Postgres provides many index types such as B-tree, hash, GiST, and GIN. This article is about commons indexes like B-Tree and Hash to tell what is difference and which one should use for the situation. GiST and GIN are indexes for supporting Full-Text Search which I’ll explain in the new blog post.
Hash index is probably the fastest and the simplest index with O(1) the data will store in hashmap structure. for example when you query and the key index hit the hash map will return address to data storage is instantly. Hash index in Postgres doesn’t support composite or multi-columns index and Hash index don’t have ability for ordering or select between range, Unlike B-tree index it can do the job.
Prepare schema and Create an Hash indexes for first_name and last_name.
CREATE TABLE persons ( id int PRIMARY KEY, first_name text, last_name text ); CREATE INDEX first_name_idx ON persons USING hash (first_name); CREATE INDEX last_name_idx ON persons USING hash (last_name); INSERT INTO persons VALUES (1, 'john', 'doe'); INSERT INTO persons VALUES (2, 'jane', 'doe'); INSERT INTO persons VALUES (3, 'jack', 'doe'); INSERT INTO persons VALUES (4, 'john', 'connor');
Example 1. When query by column
EXPLAIN SELECT * FROM persons WHERE last_name='doe';
The query will hit
last_name_idx index and the index will return all addresses to all rows which last_name is ‘doe’ instantly.
Example 2. When query by multi columns
EXPLAIN SELECT * FROM persons WHERE first_name='john' AND last_name='doe';
The query will using
first_name_idx index and
last_name_idx index. I have no idea why it checks
last_name_idx first. I tried to swap where condition but the plan still the same.

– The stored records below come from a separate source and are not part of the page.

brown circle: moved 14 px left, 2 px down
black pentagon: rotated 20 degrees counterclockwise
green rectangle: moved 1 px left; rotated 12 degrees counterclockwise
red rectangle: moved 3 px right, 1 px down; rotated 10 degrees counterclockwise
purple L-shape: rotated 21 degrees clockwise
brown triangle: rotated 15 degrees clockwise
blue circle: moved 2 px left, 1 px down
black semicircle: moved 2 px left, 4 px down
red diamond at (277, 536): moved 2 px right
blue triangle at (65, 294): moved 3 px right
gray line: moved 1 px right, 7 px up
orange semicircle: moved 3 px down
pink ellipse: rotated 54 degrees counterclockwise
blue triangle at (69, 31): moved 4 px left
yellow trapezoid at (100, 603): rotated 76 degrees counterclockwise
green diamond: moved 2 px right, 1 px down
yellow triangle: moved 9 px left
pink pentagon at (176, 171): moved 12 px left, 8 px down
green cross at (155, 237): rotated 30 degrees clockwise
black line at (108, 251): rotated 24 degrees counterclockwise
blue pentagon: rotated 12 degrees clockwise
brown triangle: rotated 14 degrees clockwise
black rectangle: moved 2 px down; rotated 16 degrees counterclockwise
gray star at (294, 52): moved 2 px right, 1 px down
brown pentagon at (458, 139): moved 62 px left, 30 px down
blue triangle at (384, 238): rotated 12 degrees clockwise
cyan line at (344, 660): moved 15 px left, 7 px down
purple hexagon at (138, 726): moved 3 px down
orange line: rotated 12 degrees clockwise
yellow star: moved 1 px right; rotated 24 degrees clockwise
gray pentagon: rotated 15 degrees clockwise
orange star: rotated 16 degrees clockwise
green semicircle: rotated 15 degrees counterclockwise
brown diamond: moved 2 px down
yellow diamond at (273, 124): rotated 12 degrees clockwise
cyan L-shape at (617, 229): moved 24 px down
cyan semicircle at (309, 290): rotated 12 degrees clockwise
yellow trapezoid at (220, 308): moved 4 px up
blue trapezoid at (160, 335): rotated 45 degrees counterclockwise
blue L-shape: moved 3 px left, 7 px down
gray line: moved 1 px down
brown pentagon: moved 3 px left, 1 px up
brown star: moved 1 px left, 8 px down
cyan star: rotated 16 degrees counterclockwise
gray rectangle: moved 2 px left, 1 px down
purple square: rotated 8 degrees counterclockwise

B-tree index will store data in tree structure that allow for sorted, search, and sequence data in O(log n). B-tree structure is not like normal binary search tree, a node can have more than one key and more than two children. That’s why B-tree is suit for database because allow more complexity in search condition.
Prepare schema and Create an B-Tree indexes for salary and multi columns index with age and salary.
CREATE TABLE employees ( id int PRIMARY KEY, name text, salary int, age int ); CREATE INDEX salary_idx ON employees USING btree (salary); CREATE INDEX age_salary_idx ON employees USING btree (age, salary); INSERT INTO employees VALUES (1, 'john', 3000, 25); INSERT INTO employees VALUES (2, 'jane', 1000, 30); INSERT INTO employees VALUES (3, 'jack', 2000, 40); INSERT INTO employees VALUES (4, 'jill', 5000, 50);
Example 1. When query all ordering by index
EXPLAIN SELECT * FROM employees ORDER BY salary;
the query will using index
salary_idx to order all employees.
Example 2. When query all ordering by composite index
EXPLAIN SELECT * FROM employees ORDER BY age;
the query will use index
age_salary_idx to order all employees. This proves that the multi-columns index can also order by one field.
Example 3. When query by a column using index
EXPLAIN SELECT * FROM employees WHERE salary = 3000;
As the query plan after the index hit still needs to bitmap Heap scan after and it took 4.20..13.67 cost which means startup cost is 4.2 and the total cost is 13.67. that is why the b-tree index is not O(1).
Example 4. When query by multiple column using composite index
EXPLAIN SELECT * FROM employees WHERE age = 25 AND salary = 3000;
This is a bit surprising. when query exactly multi-columns to the composite index after it hit the index it will return the result instantly. This is probably O(1) in this situation.
The key point is to create an index base on the queries you are using. B-tree for ordering query and hash for non-ordering. You can create many indexes as you want to improve the read performance. The disk space or the block size might not a big deal nowadays. Once a query doesn’t hit any index and it’s often used, you should consider how to indexing it.